The people called Hadi, Doma (Domba), Chandala and Badhatau (sic) are not reckoned amongst any caste or guild. They are occupied with dirty work, like the cleansing of the villages and other services. They are considered as one sole class, and distinguished only by their occupations. In fact, they are considered like illegitimate children; for according to general opinion they descend from a Sudra father and a Brahmani mother as the children of fornication; therefore they are degraded outcastes.

The Hindus give to every single man of the four castes characteristic names, according to their occupations and modes of life. E.G. the Brahmana is in general called by this name as long as he does his work staying at home. When he is busy with the service of one fire, he is called ishtin; if he serves three fires, he is called agnihotrin; if he besides offers an offering to the fire, he is called dikshita. And as it is with the Brahmana, so is it also with the other castes.

Of the classes beneath the castes, the Hadi are the best spoken of, because they keep themselves free from everything unclean. Next follows the Doma, who play on the lute and sing. The still lower classes practice as a trade killing and the inflicting of judicial punishments. The worst of all are the Badhatau, who not only devour the flesh of dead animals, but even of dogs and other beasts.

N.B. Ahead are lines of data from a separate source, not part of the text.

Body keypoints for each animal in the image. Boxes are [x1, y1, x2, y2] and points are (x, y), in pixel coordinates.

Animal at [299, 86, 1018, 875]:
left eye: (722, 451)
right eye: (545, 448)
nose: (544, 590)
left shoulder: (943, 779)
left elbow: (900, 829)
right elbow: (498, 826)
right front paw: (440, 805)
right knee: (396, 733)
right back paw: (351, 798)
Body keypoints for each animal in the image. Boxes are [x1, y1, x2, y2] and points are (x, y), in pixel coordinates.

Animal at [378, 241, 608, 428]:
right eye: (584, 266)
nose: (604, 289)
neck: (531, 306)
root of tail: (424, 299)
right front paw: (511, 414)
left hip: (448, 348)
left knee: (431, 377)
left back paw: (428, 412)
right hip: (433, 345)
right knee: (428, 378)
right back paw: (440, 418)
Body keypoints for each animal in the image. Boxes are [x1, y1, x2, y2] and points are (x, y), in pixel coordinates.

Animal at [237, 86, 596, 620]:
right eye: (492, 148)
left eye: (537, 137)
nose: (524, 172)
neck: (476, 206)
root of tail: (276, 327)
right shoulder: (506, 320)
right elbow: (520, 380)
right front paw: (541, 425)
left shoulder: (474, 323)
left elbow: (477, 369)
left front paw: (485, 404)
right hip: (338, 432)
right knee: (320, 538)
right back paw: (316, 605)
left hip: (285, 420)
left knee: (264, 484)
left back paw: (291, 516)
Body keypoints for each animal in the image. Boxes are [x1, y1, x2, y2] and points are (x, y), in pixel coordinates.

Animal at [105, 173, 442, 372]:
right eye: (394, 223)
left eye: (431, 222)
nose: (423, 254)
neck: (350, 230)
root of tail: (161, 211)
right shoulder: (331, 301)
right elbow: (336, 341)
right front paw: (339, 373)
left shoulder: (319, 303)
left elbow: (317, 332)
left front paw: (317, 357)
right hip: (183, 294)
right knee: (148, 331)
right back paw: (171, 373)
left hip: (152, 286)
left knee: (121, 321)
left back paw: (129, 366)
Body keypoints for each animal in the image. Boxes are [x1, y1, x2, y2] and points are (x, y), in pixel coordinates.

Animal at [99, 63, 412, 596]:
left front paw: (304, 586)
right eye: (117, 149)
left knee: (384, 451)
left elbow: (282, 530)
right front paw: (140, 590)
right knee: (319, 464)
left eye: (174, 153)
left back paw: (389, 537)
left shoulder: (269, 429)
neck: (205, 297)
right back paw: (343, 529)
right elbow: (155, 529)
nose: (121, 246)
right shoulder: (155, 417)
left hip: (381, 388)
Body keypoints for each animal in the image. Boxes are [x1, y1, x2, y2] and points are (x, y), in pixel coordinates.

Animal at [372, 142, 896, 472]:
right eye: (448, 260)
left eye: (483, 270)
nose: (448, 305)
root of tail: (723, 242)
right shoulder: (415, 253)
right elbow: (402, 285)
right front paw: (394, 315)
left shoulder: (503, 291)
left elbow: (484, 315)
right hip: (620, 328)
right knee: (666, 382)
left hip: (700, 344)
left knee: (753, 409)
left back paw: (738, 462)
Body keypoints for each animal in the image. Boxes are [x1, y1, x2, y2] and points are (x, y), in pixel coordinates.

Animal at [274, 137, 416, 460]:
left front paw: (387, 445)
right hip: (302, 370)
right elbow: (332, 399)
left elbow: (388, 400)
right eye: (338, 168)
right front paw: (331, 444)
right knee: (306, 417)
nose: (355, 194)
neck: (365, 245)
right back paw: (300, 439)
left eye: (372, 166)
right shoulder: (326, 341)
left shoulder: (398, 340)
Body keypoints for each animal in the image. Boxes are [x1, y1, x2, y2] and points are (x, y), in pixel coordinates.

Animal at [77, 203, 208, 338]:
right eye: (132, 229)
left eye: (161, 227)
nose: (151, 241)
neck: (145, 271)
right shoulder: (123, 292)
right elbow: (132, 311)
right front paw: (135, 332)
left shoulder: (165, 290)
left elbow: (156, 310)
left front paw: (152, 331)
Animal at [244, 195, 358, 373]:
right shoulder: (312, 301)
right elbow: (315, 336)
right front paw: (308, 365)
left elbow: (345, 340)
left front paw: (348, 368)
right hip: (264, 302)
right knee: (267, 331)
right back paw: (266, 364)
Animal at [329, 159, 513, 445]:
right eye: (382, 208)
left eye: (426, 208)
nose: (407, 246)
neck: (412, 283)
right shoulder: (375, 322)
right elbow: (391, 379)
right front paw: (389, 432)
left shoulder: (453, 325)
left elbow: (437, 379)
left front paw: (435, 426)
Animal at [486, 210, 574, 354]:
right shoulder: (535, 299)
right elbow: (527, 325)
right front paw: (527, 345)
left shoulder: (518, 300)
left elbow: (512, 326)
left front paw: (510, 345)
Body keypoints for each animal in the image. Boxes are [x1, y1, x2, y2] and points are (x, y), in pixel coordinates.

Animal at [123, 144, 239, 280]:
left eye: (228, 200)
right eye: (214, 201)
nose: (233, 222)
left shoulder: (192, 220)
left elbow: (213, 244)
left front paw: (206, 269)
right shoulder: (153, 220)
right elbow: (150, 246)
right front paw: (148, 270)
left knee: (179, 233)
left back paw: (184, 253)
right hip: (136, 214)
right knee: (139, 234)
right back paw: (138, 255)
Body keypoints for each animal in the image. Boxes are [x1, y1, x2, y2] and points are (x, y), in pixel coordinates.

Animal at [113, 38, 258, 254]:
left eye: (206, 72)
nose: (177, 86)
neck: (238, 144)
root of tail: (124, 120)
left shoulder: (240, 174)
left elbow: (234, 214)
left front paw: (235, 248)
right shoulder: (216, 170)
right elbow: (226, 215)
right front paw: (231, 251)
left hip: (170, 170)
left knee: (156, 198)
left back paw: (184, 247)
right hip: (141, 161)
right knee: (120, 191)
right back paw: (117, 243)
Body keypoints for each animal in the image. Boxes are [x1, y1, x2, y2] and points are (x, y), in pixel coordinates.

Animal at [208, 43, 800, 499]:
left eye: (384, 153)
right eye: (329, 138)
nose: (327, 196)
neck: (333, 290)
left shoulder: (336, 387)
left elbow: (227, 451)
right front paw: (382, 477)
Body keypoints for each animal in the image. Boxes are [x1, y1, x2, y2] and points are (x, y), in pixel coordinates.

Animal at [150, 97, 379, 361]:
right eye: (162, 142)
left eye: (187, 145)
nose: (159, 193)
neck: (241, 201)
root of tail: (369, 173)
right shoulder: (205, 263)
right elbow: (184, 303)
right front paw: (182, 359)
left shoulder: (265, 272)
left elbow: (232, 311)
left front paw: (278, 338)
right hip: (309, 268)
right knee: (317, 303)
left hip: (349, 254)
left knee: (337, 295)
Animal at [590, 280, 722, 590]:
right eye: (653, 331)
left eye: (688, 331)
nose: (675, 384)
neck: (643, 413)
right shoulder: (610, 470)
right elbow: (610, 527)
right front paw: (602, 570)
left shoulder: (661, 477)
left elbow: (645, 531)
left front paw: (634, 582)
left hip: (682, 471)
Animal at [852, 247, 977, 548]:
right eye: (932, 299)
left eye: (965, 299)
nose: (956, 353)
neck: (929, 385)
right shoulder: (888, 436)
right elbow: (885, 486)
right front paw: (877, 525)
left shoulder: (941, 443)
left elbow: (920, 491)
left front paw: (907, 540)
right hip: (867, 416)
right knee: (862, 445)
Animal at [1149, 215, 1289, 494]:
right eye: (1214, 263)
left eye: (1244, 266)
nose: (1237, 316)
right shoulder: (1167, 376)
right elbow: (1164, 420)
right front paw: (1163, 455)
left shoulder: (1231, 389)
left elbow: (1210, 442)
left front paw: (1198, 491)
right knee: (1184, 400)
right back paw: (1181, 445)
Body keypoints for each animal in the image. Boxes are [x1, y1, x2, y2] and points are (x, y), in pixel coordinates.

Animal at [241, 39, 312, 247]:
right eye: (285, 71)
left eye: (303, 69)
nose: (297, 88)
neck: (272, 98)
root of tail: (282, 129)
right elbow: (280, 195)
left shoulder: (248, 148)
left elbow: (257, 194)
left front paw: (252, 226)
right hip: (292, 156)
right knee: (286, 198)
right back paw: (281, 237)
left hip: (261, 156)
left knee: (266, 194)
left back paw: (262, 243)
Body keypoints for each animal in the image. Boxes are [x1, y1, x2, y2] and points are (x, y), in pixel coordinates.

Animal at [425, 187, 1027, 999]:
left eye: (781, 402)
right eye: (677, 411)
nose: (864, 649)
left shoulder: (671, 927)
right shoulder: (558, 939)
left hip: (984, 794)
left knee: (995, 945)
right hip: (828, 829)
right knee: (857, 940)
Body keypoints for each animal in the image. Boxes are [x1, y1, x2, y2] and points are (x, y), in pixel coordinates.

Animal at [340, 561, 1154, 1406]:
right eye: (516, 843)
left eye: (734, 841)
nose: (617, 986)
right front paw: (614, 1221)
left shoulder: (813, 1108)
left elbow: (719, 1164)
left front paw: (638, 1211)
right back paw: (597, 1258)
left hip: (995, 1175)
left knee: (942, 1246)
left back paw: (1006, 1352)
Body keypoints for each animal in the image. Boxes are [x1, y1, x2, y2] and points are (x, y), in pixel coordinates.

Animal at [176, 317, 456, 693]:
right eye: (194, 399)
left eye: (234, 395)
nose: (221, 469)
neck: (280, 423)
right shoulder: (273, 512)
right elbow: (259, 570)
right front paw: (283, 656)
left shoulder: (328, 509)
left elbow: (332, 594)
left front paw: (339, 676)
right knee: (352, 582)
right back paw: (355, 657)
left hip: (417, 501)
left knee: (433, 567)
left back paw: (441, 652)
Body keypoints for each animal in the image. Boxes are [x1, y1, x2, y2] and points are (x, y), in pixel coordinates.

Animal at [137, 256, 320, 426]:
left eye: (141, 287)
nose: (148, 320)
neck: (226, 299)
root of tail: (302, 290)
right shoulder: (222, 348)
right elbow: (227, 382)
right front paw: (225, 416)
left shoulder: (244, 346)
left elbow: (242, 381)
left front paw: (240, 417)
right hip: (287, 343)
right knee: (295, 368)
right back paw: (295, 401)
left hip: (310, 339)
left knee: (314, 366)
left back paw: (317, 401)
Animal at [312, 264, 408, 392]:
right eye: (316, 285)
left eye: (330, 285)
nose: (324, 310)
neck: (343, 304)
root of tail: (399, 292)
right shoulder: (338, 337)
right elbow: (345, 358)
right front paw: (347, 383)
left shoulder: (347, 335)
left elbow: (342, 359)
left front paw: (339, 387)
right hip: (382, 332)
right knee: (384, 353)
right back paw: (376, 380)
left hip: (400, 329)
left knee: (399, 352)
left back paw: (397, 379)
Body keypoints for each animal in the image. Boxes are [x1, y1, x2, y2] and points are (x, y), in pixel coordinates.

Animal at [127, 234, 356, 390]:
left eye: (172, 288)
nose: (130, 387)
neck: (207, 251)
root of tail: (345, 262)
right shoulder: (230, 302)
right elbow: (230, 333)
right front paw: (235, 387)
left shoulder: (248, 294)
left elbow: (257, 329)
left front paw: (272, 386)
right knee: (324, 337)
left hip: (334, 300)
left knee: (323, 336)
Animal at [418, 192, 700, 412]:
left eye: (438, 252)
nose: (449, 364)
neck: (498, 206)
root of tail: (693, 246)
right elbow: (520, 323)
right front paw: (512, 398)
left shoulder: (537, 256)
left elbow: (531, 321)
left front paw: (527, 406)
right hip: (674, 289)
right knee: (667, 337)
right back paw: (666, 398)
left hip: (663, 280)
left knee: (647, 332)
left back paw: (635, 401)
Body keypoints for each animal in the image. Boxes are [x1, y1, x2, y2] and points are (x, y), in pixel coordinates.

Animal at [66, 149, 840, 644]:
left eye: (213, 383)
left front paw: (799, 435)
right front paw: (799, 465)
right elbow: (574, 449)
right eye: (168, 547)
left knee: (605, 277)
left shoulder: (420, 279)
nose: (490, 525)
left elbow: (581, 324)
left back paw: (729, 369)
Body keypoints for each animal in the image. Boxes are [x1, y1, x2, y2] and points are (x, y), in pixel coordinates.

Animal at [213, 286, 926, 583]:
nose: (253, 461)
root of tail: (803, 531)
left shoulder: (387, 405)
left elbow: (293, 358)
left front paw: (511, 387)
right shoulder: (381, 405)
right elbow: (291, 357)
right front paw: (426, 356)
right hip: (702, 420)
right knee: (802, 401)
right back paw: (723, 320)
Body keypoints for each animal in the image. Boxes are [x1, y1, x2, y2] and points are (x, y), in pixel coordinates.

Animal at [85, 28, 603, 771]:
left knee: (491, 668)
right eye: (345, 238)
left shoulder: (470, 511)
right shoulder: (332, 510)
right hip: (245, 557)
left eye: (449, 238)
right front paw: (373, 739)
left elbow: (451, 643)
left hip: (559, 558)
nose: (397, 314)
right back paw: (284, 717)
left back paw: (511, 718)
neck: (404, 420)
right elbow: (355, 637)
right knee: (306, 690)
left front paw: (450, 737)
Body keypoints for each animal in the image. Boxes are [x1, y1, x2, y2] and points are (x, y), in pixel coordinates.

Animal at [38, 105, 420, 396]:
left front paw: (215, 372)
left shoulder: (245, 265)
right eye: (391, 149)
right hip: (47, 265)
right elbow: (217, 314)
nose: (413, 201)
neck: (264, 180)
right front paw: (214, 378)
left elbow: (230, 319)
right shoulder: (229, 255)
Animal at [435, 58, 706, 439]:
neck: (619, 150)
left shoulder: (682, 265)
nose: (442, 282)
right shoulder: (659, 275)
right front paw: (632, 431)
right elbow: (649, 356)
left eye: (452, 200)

Each of the four castes, when eating together, must form a group for themselves, one group not being allowed to comprise two men of different castes. If, further, in the group of the Brahmana there are two men who live at enmity with each other, and the seat of the one is by the side of the other, they make a barrier between the two seats by placing a board between them, or by spreading a piece of dress, or in some other way; and if there is only a line drawn between them, they are considered as separated. Since it is forbidden to eat the remains of a meal, every single man must have his own food for himself; for if any one of the party who are eating should take of the food from one and the same plate, that which remains in the plate becomes, after the first eater has taken part, to him who wants to take as the second, the remains of the meal, and such is forbidden.”

The social duties of non-Brahmans as pictured by Alberuni are -

“The Kshatriya reads the Veda and learns it, but does not teach it. He offers to the fire and acts according to the rules of the Puranas. In places where, as we have mentioned, a tablecloth is prepared for eating, he makes it angular. He rules the people and defends them, for he is created for this task. He girds himself with a single cord of the threefold yagnopavita, and a single other cord of cotton. This takes place after he has finished the twelfth year of his life.